##### Text shown
Performance Metrics for the Data Frame Service

Monitor the health of the SystemLink Enterprise Data Frame Service using OpenTelemetry metrics and Prometheus metrics.

Refer to the following table of metrics emitted by the Data Frame Service and the Data Frame Service dependencies. You can deploy the OpenTelemetry collector and configure it to expose all OpenTelemetry metrics as Prometheus metrics. Then, you can view the Prometheus metrics in a tool such as Grafana.

Data Frame Service

Table 52. Performance Metrics for the Data Frame Service
KPI? Metric Type Description Labels
Yes ni.dataframe.staged_row_data_processor.staging.files.found.count Counter The number of staging files detected in storage

Use with ni.dataframe.staged_row_data_processor.staging.files.orphaned.count to understand if the service is falling behind in processing files.

None
Yes ni.dataframe.staged_row_data_processor.staging.files.orphaned.count Counter The number of staging files deleted as orphans
Use with ni.dataframe.staged_row_data_processor.staging.files.found.count to understand if the service is falling behind in processing files. In an ideal operation, this metric is zero. One of the following situations can cause a value greater than X.
  • The connection between the service and MongoDB is intermittent.
  • A client is writing data using a pattern that you must adjust.
None
Yes ni.dataframe.staged_row_data_processor.staging.files.missing.count Counter The number of staging files missing
This metric indicates one of the following issues.
  • The S3 storage is not consistent.
  • A backup and restore operation broke the consistency between S3 and MongoDB.
  • When coupled with a ni.dataframe.staged_row_data_processor.staging.files.orphaned.count value that is not zero, the dataframeservice.ingestion.stagedDataProcessor.stagingFileExpiration Helm value is set too low.
None
Yes ni.dataframe.staged_row_data_processor.claims.lost.count Counter The number of claims lost during processing
This metric indicates one of the following issues.
  • The dataframeservice.ingestion.stagedDataProcessor.tableClaimExpiration Helm value is set too low.
  • Tables are being deleted while the tables are still being written to.
None
Yes ni.dataframe.staged_row_data_processor.claims.with.errors.count Counter The number of claims that encountered errors during processing

Treat values greater than zero as the service returning 500 errors.
##########
→ Task to complete
Supply the continuation of the Data Frame Service metrics text, starting after its final sentence. The records come from a separate, unrelated source.
##### Record excerpts
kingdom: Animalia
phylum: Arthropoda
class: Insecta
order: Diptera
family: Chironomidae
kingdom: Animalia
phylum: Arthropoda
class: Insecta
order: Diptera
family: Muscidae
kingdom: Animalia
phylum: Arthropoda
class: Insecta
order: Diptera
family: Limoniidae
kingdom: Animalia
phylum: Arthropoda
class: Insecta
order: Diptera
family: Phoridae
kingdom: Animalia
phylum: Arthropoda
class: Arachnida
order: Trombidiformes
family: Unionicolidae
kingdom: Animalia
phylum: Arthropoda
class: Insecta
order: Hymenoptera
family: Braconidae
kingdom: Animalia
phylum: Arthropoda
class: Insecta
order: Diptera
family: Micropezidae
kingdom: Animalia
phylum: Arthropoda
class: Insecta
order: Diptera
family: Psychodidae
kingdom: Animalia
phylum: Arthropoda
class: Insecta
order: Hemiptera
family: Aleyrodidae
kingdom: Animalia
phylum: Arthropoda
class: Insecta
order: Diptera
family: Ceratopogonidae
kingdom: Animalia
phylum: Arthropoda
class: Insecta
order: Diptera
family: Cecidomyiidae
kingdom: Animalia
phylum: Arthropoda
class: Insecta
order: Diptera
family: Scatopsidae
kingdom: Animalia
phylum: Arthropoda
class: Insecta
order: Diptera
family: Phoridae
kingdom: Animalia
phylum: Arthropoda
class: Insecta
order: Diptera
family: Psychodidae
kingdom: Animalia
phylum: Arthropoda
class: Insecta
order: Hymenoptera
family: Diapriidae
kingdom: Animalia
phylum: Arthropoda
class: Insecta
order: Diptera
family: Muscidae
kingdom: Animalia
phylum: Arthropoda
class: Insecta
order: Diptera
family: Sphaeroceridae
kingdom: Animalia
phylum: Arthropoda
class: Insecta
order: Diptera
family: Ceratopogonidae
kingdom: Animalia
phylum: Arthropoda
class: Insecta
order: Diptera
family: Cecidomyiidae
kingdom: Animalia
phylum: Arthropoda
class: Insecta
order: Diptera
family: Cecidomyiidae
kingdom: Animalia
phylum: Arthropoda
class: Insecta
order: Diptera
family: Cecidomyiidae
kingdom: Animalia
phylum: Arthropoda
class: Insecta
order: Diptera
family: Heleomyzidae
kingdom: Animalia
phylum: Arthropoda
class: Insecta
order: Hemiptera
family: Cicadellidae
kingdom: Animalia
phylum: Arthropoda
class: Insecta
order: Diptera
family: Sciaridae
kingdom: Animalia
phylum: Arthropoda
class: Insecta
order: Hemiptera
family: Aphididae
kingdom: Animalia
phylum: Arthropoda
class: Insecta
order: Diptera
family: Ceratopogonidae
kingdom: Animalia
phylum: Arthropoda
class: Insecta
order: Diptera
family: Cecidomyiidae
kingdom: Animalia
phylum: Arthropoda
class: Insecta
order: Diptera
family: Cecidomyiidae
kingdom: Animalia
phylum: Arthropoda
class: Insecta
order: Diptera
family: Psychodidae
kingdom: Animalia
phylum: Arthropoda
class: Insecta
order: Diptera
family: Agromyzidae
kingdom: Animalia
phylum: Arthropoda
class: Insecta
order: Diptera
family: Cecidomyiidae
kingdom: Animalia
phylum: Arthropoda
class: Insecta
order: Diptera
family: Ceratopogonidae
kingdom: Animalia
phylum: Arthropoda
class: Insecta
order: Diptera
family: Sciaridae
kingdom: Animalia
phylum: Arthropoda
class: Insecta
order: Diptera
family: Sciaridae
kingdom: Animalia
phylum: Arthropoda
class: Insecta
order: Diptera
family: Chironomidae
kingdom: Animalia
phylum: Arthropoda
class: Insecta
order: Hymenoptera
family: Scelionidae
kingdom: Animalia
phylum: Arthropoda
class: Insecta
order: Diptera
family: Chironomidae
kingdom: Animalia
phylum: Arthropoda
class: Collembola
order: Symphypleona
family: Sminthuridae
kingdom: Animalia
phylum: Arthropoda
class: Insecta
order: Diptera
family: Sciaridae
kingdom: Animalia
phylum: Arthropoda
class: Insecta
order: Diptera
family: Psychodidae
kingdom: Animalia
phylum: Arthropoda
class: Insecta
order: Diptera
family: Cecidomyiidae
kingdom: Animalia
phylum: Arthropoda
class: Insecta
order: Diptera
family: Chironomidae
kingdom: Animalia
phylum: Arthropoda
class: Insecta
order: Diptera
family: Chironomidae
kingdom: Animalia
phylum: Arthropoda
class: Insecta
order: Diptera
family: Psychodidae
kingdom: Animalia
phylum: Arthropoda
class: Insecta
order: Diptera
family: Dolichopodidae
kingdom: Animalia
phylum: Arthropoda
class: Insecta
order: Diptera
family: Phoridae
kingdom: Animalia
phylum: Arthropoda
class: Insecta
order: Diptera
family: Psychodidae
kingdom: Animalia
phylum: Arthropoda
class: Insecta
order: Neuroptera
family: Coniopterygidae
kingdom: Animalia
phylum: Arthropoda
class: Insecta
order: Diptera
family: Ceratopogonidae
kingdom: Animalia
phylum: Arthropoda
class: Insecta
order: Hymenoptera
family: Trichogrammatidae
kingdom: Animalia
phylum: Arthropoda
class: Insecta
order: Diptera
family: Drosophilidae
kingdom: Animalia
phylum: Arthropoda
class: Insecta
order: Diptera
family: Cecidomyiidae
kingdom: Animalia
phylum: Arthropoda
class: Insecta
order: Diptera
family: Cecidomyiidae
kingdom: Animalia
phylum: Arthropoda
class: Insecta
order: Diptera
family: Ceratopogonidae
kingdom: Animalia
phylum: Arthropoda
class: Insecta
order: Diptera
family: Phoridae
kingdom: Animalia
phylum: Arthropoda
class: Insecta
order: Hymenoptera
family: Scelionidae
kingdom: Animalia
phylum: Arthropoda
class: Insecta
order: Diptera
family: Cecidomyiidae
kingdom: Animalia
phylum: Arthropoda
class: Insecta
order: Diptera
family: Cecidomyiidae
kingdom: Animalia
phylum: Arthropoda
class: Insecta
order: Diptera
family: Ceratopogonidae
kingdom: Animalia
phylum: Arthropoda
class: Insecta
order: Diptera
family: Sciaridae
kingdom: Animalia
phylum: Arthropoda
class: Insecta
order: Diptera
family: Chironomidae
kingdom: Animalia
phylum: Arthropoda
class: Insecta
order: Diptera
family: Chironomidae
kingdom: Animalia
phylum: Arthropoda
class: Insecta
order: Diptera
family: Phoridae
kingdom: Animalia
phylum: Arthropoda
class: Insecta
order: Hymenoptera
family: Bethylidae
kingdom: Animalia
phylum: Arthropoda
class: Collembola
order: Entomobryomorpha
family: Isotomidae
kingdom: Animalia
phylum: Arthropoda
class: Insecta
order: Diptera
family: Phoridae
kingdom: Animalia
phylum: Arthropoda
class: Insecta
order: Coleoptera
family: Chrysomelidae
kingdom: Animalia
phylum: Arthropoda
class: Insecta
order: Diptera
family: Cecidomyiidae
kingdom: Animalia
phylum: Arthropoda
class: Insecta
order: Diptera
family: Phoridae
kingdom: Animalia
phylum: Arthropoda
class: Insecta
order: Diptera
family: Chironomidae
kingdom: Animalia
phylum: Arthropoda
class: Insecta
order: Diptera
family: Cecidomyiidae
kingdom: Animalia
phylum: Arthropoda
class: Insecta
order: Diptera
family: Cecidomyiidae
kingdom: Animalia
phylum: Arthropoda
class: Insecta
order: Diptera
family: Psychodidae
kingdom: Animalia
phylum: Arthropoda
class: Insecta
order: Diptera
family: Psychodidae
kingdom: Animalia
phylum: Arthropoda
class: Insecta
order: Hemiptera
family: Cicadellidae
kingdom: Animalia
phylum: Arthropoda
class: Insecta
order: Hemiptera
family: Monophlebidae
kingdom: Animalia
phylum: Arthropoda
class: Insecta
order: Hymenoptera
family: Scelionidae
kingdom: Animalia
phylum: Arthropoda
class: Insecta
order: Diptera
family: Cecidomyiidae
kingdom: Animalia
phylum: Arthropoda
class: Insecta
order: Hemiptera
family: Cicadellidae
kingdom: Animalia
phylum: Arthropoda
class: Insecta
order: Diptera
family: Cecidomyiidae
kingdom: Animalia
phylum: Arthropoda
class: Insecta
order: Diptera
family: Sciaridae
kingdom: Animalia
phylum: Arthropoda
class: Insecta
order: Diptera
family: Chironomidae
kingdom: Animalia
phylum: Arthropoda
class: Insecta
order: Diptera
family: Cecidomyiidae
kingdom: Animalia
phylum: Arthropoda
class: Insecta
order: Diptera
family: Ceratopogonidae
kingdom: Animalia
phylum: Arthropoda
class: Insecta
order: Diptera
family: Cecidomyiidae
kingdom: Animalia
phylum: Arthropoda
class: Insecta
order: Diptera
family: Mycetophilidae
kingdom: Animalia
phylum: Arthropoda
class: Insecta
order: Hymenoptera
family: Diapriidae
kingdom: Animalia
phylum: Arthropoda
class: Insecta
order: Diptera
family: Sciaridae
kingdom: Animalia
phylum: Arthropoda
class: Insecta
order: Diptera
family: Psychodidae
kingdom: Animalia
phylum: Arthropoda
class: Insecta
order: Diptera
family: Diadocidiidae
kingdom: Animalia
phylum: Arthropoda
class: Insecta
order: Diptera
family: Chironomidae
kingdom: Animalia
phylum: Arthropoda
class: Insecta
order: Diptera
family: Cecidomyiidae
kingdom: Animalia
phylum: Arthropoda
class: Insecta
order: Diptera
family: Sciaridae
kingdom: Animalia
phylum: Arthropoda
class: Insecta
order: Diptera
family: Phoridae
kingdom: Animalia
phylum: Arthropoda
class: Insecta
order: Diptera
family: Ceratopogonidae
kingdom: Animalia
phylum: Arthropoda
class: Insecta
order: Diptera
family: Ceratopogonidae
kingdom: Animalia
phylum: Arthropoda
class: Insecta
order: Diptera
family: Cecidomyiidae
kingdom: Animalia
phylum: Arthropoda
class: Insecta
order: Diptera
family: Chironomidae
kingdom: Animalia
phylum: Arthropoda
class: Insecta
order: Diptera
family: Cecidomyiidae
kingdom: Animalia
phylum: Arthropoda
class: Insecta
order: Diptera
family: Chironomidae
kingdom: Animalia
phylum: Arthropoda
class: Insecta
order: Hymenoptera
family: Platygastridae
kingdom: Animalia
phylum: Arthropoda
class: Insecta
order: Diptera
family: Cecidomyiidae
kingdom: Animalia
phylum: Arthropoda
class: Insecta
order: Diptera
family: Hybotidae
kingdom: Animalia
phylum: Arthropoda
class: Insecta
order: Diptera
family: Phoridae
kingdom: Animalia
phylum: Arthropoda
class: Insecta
##########
→ Answer to this problem
ni_dataframe_staged_row_data_processor_phase: [1, 2]
No ni.dataframe.staged_row_data_processor.skipped.storage.ids.count Counter The number of discovered storage IDs that were not processed None
No ni.dataframe.staged_row_data_processor.failed.to.claim.count Counter The number of discovered storage IDs that were not claimed None
No ni.dataframe.staged_row_data_processor.claims.processed.count Counter The number of claims processed ni_dataframe_staged_row_data_processor_phase: [1, 2]
No ni.dataframe.staged_row_data_processor.sent.notifications.count Counter The number of notifications sent None
No ni.dataframe.row_data_store.s3_stream_pool.blocks.count Counter The number of free blocks in the S3 stream pool None
No ni.dataframe.row_data_store.s3_stream_pool.allocations.count Counter The number of blocks allocated in the S3 stream pool None
No ni.dataframe.row_data_store.s3_stream_pool.discards.count Counter The number of buffers discarded from the S3 stream pool None
No ni.dataframe.row_data_store.s3_stream_pool.free.size.bytes Counter The number of bytes allocated but unused in the S3 stream pool None
No ni.dataframe.row_data_store.s3_stream_pool.used.size.bytes Counter The number of bytes currently in use by the S3 stream pool None
Yes ni.dataframe.table_reaper.tables.reaped.count Counter The number of tables deleted

Use this metric to monitor the clean up of tables.

ni_dataframe_table_reaper_reaped_result: [deleted, skipped, failed]
Yes ni.dataframe.tables.appendable.count Gauge The number of active tables that can be appended

Use this metric to compare the number of tables that can be appended to the limit for tables that can be appended.

None
Yes ni.dataframe.iceberg_operations.duration Histogram The duration of Iceberg operations.
  • ni_dataframe_iceberg_operations_job_state: [Complete, Error]
  • ni_dataframe_iceberg_operations_operation_type: [Promoting, CompactingData, CompactingManifests, Vacuuming, FinalCompactingData, FinalCompactingManifests, FinalVacuuming]
  • ni_dataframe_iceberg_operations_changes_made: [true, false]

DataFrame Service Dependencies

To learn about other available performance metrics and how to use the metrics, refer to the documentation for the DataFrame Service dependencies.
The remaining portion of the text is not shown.